I sometimes think about what I'd do if I had to rebuild Solidus from scratch. What technologies would I use? What would the architecture look like? I actually have a private project where I play with the idea.

I'm sure of one thing: I would use Rails. Ruby and Rails combine to make for such a dynamic and customizable programming environment that I couldn't seriously consider anything else.

Solidus has always been about customizability, and that doesn't mean just customizing the frontend. Yes, you have a level of control over the frontend and markup that goes beyond what you can do on something like Shopify (because you have direct database access to feed whatever data you want into the frontend), but you can also control the data model.

I'm not aware of other programming languages/environments where you can modify existing classes in the way you can in Ruby. Every store we run has "monkey-patched" dozens of Solidus classes to add and change their behaviour.

Sure, the ability to do that is something of a liability, but I don't believe Spree/Solidus would have succeeded without it. When you look at competing platforms in other ecosystems, they've often built complex systems for extending the platform.

While we've built out extension points over time to avoid unnecessary monkey-patching, we still offer that path when the extensions points don't get you there. This allows us to watch how people customize the platform and adapt it to real world use cases.

My private "Solidus reimagined" project is just a toy, barely a skeleton. It will never replace Solidus. Solidus is great and rebuilding it would be a waste of energy. The project has been good for one thing, though: showing me just how much Ruby and Rails have contributed to the success of the platform.


I'll admit that I was torn on doing this week's episode of Dead Code. I'm tired of talking about LLMs. The technology is clearly useful, clearly isn't what the zealots claim it is, and then there's the ethical questions.

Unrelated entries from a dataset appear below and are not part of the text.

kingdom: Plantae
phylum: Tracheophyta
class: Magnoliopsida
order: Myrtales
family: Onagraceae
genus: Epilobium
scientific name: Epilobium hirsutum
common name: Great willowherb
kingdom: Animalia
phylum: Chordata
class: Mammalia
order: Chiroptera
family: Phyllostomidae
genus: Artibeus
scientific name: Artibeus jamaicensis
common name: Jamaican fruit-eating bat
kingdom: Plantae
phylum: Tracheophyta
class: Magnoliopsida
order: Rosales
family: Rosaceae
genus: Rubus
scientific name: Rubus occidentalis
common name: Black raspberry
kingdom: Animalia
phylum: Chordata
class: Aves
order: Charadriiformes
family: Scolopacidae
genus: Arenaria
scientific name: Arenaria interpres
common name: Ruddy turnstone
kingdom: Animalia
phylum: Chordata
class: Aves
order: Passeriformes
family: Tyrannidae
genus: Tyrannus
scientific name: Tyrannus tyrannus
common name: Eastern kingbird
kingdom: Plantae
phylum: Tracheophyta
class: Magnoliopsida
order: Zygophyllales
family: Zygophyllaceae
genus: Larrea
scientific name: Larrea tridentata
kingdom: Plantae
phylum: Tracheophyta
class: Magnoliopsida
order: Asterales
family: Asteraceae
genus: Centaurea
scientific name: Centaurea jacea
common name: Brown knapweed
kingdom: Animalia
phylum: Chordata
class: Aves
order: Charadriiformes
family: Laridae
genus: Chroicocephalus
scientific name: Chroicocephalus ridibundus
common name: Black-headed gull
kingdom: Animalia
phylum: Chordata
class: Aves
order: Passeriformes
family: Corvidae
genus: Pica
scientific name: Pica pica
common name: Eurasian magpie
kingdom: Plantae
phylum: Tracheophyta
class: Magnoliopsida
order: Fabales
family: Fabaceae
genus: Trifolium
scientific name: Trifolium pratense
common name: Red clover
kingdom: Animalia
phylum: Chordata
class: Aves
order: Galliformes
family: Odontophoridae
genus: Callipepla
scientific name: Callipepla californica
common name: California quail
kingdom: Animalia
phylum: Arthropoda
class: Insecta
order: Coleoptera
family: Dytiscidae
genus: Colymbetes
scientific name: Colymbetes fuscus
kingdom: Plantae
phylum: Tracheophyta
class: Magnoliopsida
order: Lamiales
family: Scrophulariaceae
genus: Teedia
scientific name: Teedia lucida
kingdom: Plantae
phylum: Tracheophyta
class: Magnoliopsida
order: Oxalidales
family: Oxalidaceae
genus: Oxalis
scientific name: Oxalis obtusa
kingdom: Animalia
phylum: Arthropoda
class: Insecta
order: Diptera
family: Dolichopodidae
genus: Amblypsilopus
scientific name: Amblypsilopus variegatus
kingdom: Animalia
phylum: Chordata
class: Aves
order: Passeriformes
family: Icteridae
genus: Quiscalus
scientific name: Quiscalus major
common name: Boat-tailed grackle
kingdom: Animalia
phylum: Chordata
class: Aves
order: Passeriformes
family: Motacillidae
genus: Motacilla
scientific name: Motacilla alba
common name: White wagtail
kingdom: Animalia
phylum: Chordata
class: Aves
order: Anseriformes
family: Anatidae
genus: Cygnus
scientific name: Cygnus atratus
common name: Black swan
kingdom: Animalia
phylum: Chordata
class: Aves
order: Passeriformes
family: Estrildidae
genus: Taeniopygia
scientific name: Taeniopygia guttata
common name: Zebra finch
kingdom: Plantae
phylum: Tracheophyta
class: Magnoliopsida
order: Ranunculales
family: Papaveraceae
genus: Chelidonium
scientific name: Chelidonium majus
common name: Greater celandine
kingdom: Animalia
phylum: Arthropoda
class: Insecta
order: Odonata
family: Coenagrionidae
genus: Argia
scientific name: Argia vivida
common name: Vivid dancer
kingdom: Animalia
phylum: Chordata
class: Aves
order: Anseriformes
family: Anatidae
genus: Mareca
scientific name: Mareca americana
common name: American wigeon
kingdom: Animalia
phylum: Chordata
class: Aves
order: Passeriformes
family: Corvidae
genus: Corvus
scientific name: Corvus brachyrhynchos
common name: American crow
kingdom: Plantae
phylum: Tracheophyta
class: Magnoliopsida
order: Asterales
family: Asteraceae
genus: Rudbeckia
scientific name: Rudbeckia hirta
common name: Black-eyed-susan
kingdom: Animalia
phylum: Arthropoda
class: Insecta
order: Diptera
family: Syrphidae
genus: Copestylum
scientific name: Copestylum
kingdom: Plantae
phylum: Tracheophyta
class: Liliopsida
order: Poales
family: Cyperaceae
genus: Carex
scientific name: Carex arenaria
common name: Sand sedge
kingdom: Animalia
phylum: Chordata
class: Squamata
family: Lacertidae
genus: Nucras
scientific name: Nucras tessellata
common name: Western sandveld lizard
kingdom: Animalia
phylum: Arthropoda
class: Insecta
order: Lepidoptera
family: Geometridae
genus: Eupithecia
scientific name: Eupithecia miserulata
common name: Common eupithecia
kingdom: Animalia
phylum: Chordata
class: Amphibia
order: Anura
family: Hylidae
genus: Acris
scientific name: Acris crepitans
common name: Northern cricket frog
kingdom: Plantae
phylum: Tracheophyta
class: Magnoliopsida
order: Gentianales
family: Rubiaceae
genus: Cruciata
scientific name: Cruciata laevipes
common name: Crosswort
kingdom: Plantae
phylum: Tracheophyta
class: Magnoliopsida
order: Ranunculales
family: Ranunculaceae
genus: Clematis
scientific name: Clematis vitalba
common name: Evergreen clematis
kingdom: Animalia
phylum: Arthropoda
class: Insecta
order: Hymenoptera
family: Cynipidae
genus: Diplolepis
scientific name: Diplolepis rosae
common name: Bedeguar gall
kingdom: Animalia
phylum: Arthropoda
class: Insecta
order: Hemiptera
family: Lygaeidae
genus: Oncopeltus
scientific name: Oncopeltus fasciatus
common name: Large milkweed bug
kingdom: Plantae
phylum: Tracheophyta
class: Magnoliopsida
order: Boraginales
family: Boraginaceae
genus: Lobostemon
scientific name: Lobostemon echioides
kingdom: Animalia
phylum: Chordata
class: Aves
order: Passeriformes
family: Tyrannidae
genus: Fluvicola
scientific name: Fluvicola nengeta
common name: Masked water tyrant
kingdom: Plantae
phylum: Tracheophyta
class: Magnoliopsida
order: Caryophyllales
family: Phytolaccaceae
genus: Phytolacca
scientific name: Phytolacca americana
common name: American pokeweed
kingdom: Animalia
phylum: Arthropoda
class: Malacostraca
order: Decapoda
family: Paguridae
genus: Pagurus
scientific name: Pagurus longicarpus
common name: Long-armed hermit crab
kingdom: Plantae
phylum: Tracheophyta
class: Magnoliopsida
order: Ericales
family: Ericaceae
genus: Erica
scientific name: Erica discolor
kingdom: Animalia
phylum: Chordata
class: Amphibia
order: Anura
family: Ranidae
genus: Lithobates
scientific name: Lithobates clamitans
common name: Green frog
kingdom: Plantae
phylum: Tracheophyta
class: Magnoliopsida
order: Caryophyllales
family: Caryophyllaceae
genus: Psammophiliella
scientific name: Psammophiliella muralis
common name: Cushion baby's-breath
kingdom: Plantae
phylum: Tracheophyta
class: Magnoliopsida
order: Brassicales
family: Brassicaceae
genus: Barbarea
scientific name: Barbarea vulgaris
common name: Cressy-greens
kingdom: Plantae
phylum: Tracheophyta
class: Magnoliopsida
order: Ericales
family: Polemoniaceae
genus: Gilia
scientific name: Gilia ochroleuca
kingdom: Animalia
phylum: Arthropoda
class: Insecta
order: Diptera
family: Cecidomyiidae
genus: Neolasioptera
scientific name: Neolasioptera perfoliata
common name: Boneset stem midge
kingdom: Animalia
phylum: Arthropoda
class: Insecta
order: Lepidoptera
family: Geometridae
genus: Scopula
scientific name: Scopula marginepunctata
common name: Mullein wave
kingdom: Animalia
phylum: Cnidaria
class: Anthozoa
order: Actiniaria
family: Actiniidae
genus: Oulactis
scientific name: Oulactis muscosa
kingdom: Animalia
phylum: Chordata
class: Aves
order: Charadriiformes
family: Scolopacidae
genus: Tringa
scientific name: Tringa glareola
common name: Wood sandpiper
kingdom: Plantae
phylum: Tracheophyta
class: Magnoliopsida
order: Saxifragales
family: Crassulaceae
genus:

I'm not getting into that shit here.

The reason I chose to do that episode is because I think Monkey's Paw is genuinely neat. The author has done similarly "weird" things like synonllm, which hooks into Ruby's method_missing and uses an LLM to try to figure out what method you were trying to call and calls that instead. I like fun, weird stuff, and that all definitely qualifies.

Anyway, a propos nothing, here's an image I found here:

an AI generated Calvin & Hobbes comic


After the departure of their vocalist and guitarist, Rivers of Nihil is back with a new lineup. Their new, self-titled album is... sadly not up to the standards of their previous work. Bummer. It's not all bad; there are some glimmers of brilliance hidden in the record, so I'm still hopefully for their future.

I fell in love with Rivers at exactly the 4:41 mark the first watched the music video for Sand Baptism.

Since the new disc isn't so great, it's worth going back and listening to Where Owls Know My Name. I've enjoyed everything they've put out, but Owls is their high point. It's less ambitious than The Work and I love the addition of the trumpet and saxophone (which are missing from the earlier albums).